This exception is stating that the pool manager cannot produce a viable connection to a waiting requester and the maxWait has passed therefore triggering a timeout. There are several potential causes, but they usually fall into two broad categories:
The DB is down or unreachable. This could be because you forgot to start it, or it crashed, or the network between you and the DB has stopped working. But basically, the pool has been unable to provide a valid new connection and so the requester has sat waiting for a new connection for longer than the timeout and has given up. This is usually the less likely case cause you usually see other errors when this happens.
The connection pool (which is set to 100 max active) is out of connections. This could be due to high demand volume, or it could be an indication of a connection leak where connections are never returned to the pool and eventually you exceed the max connections limit. This is the more likely cause... usually a connection leak due to not closing db resources when you're done with them.

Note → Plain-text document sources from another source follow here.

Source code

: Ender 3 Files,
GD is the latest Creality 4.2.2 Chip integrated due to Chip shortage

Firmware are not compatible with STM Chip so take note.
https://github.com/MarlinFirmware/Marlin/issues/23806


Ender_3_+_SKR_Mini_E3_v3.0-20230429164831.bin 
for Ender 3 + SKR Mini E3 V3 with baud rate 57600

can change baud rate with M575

Sometimes 1 and 2 to create this scenario if say the DB encounters an error where queries stop being executed. When that happens, its like a connection leak because new connections go out and block on a query against the DB and are never released. Eventually all the connections are active and the next thread to request a connection will be put in the wait queue because there are no more connections to give out. Since the DB's hosed, you won't see any other exceptions until the first requester who times out in the wait queue. We used to see this occasionally using Oracle UCP when the Oracle DB backend crashed.
I'd recommend using JConsole to monitor the DB pool sizes when this happens and determine which of the two above categories of causes this error is triggered by. And then, you can try to fix the connection or manipulate the pool size/timeout parameters to accommodate the real demand (you can also manipulate connector parameters in Tomcat to reduce the overall demand on the application). If you're running in Tomcat, you can usually just run JConsole (which is in the JDK bin directory) and attach to the tomcat process and then just look through the JMX console to find where the pool size is found... that usually depends on the data source type (dbcp vs oracle ucp vs etc). Then, you can double click on the field values to plot them so you can track them over time.
Also, you may need to enable JMX in Tomcat for JConsole JMX monitoring to work.